Record list:
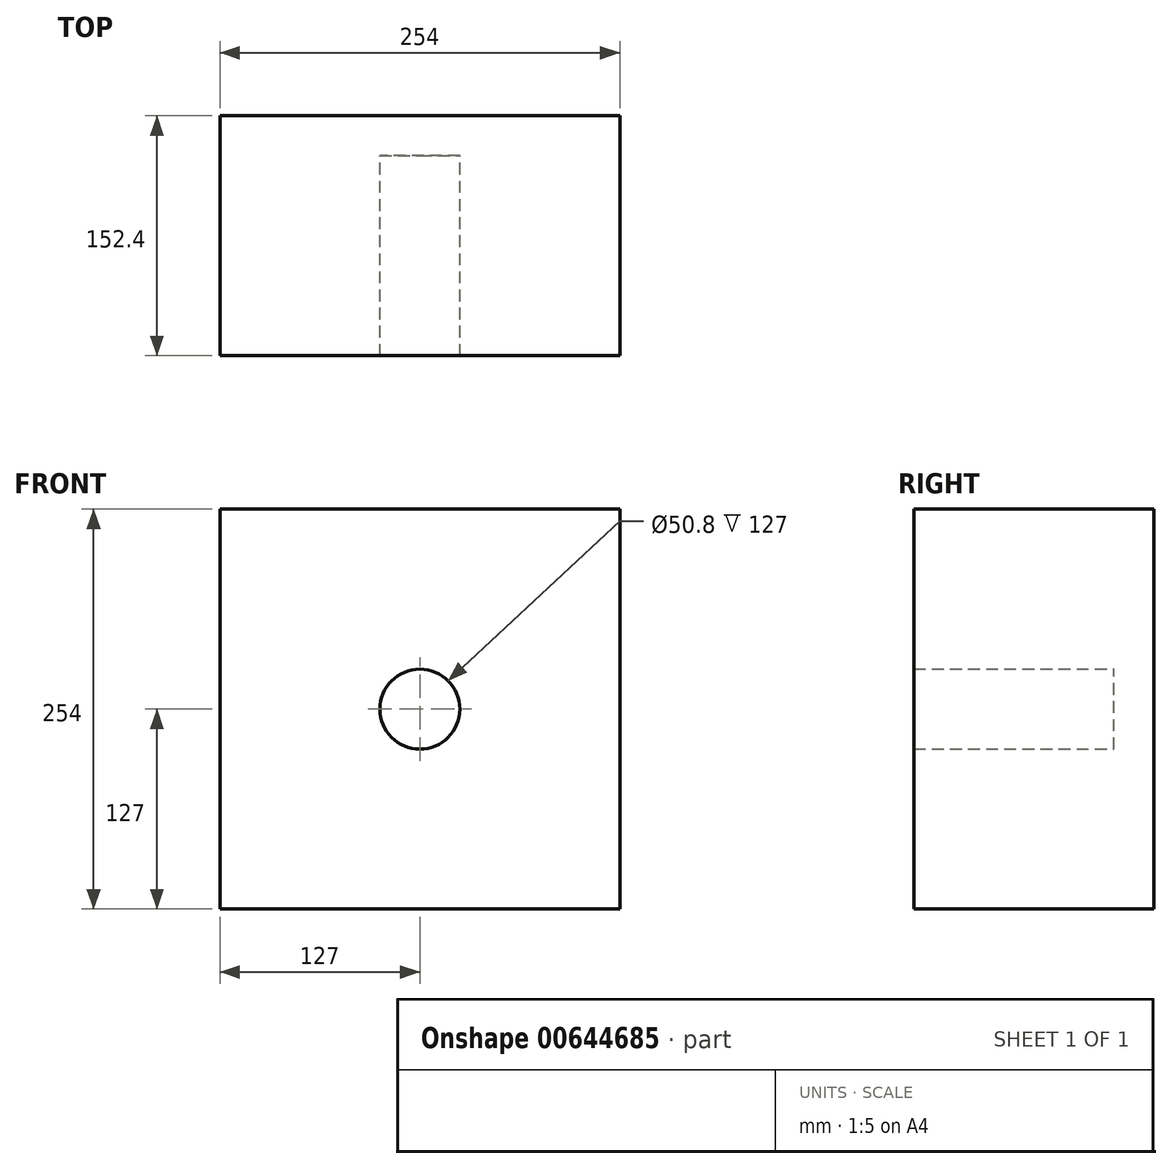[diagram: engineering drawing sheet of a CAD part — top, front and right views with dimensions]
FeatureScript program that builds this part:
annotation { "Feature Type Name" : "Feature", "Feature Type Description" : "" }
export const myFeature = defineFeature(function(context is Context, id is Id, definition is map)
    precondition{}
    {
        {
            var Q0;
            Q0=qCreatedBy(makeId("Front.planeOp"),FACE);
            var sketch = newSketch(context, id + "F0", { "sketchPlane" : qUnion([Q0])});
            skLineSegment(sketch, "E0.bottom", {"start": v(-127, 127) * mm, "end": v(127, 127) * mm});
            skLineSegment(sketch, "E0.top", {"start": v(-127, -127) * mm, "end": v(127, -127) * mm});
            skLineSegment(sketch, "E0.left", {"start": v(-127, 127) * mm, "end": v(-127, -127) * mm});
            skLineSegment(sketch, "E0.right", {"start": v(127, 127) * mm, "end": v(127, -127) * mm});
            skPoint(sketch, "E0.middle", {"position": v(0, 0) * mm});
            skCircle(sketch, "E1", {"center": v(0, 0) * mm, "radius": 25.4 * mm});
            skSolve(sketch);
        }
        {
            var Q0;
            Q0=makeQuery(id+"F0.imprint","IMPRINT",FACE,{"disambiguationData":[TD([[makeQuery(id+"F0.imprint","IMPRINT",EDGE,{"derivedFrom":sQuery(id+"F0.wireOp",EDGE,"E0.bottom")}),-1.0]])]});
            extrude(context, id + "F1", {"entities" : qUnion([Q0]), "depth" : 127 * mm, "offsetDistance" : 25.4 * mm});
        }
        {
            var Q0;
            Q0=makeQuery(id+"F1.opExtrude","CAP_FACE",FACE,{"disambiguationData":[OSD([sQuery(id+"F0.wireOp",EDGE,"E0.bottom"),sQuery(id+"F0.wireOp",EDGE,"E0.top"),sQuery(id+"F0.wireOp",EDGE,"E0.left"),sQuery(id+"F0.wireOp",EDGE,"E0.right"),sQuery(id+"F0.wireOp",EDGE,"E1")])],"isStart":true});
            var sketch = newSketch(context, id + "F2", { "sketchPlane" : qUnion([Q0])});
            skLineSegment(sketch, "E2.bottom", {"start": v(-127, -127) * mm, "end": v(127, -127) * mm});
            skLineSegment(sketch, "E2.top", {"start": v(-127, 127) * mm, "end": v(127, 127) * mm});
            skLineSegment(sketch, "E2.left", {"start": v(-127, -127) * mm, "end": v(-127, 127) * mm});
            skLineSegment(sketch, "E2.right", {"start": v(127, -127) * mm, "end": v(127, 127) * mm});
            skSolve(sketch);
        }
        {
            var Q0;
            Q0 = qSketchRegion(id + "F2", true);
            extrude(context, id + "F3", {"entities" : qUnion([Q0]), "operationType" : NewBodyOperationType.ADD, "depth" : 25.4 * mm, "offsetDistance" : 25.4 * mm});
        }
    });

==

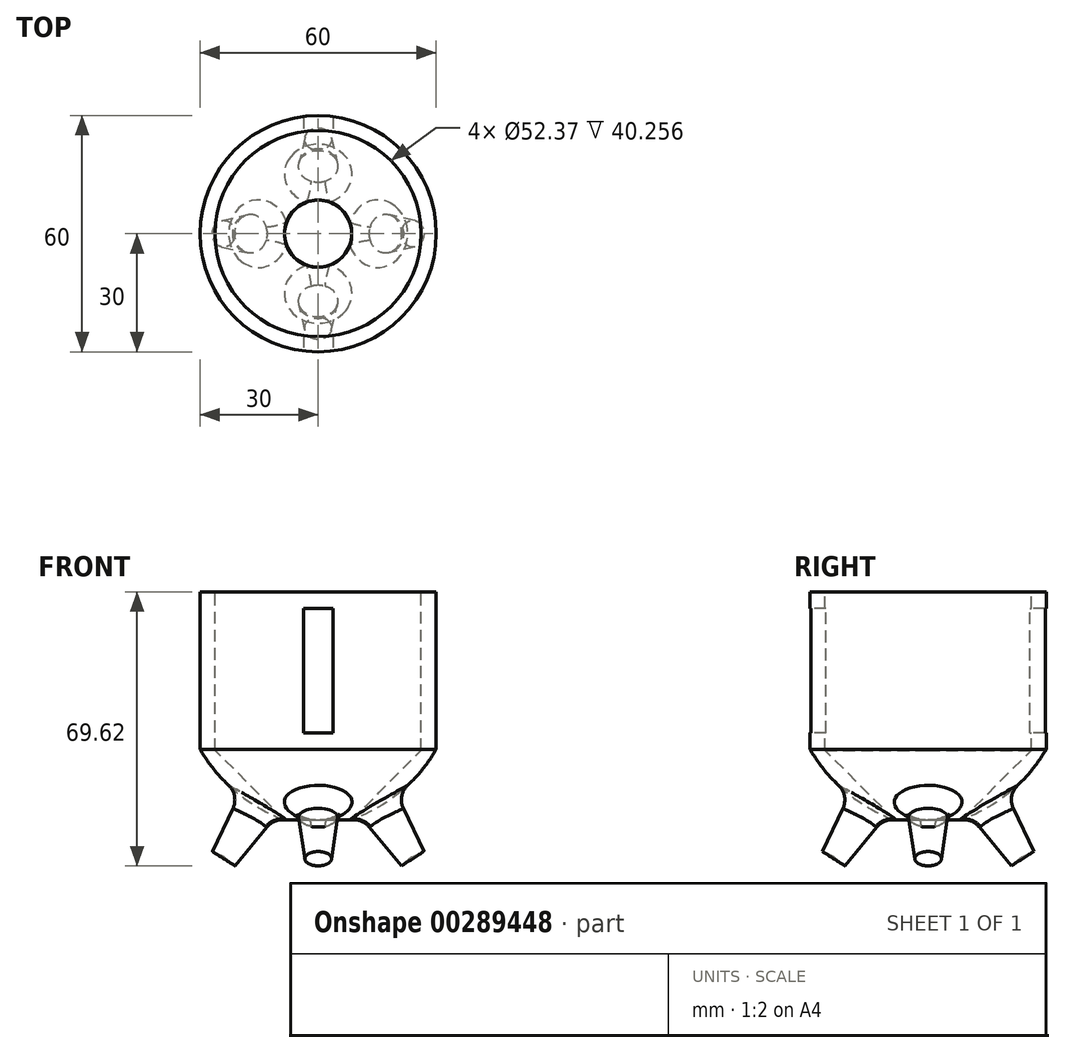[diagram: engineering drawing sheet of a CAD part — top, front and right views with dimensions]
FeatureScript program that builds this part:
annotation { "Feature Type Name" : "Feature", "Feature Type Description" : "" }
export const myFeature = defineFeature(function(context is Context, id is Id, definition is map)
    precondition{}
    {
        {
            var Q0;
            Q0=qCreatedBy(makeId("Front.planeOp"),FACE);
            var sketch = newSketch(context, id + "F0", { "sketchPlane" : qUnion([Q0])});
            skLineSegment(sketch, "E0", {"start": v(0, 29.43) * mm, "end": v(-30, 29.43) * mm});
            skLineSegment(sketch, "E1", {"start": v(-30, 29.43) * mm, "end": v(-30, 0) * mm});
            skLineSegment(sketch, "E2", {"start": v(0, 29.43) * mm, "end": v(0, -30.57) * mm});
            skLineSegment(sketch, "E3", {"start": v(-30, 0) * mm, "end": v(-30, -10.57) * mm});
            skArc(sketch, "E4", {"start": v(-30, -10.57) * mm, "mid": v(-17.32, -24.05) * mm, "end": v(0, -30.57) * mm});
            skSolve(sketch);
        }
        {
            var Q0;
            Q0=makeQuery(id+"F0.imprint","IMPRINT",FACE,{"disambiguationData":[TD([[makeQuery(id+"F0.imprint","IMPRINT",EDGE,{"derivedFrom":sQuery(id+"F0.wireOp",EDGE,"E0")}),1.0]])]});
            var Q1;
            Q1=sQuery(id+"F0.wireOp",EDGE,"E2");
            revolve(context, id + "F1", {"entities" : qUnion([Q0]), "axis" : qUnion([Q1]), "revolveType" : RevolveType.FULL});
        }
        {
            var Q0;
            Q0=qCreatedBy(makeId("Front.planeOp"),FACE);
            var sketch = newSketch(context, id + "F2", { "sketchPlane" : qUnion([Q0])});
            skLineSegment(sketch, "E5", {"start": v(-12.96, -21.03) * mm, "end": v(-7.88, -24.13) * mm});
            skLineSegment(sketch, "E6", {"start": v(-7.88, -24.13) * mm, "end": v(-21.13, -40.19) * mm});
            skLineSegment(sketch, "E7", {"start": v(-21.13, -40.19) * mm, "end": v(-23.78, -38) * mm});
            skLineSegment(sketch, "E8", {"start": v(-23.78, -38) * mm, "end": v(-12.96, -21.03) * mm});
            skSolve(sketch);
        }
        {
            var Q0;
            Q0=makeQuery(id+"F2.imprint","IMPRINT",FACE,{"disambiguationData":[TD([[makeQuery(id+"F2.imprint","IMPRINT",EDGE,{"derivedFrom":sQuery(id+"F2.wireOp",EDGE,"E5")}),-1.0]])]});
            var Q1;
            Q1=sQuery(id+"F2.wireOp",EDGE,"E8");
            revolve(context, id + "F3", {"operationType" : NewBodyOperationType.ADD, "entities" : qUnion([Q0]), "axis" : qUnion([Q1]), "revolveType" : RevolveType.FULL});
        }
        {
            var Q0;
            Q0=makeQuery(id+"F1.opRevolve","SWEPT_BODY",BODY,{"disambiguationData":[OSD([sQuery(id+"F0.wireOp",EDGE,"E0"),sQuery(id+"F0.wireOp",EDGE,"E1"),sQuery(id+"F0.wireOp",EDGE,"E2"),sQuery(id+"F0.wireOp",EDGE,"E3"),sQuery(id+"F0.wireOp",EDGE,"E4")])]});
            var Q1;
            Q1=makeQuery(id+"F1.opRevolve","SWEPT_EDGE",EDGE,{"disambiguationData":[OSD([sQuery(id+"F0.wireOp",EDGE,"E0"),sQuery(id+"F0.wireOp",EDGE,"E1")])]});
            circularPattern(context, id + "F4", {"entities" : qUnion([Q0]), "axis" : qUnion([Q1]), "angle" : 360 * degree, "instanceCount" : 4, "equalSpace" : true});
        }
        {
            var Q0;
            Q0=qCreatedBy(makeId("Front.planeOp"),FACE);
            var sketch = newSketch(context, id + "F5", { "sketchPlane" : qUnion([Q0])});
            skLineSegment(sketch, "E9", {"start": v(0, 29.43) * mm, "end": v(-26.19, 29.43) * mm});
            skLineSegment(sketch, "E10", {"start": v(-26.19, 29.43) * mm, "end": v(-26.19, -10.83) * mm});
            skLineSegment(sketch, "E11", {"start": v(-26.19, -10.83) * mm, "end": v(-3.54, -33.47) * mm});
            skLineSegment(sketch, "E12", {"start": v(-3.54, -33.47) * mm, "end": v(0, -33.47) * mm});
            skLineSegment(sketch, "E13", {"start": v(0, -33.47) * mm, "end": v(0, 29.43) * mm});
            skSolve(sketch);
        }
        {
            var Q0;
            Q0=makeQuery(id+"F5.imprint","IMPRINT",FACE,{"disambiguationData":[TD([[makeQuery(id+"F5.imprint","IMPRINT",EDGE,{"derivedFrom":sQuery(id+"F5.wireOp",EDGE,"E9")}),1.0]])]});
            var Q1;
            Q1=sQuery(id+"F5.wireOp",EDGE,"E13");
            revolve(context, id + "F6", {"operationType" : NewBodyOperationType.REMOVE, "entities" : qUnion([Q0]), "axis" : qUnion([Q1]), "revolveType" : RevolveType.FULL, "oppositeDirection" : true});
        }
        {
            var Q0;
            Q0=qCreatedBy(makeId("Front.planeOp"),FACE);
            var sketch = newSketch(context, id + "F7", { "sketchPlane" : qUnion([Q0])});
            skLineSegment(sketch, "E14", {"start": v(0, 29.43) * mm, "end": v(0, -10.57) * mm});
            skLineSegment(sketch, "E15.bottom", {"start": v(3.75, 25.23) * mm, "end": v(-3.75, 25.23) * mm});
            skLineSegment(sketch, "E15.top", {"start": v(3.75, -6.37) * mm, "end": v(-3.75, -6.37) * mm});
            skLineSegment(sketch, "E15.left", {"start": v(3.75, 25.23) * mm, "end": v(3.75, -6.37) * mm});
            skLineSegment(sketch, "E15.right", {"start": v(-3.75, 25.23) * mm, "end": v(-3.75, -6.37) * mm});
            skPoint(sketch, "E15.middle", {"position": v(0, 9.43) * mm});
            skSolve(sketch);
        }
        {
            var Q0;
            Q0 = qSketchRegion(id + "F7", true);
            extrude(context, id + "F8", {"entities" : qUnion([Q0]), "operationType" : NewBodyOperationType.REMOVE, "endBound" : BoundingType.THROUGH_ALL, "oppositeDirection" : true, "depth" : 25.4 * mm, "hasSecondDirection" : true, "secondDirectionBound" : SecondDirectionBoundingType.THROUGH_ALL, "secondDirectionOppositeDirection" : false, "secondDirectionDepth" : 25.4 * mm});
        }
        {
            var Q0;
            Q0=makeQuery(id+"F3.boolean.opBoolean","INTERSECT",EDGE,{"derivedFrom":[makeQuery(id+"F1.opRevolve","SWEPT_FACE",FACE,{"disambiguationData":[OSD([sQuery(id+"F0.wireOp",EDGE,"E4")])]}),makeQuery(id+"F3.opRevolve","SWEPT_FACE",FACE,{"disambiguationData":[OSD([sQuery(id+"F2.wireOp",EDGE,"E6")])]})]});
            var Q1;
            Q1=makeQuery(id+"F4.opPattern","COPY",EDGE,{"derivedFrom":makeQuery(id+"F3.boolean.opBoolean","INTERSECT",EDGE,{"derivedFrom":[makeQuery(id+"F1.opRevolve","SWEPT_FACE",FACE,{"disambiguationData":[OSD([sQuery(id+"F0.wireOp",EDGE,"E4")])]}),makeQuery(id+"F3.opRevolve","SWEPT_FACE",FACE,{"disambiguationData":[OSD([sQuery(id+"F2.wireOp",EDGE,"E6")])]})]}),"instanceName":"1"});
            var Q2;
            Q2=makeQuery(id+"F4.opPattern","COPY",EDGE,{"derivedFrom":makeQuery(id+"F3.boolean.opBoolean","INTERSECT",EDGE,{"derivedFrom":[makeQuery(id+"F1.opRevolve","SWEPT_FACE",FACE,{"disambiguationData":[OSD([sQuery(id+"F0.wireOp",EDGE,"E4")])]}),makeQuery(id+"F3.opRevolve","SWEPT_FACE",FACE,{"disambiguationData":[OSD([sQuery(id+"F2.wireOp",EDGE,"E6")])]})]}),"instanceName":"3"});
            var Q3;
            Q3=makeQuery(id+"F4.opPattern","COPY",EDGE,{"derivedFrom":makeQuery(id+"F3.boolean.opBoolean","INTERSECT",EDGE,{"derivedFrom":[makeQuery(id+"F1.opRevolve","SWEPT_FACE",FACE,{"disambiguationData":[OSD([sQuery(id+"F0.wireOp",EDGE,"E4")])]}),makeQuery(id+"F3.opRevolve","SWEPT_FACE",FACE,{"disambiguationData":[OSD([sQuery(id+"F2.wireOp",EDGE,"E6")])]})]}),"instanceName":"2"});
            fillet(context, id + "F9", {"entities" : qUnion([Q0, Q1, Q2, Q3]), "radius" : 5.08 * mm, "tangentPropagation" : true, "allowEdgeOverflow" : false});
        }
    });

Aim: How many lines in the rows above contain the string "position"? Case counts. Reply with the number alone.

The completed task: 2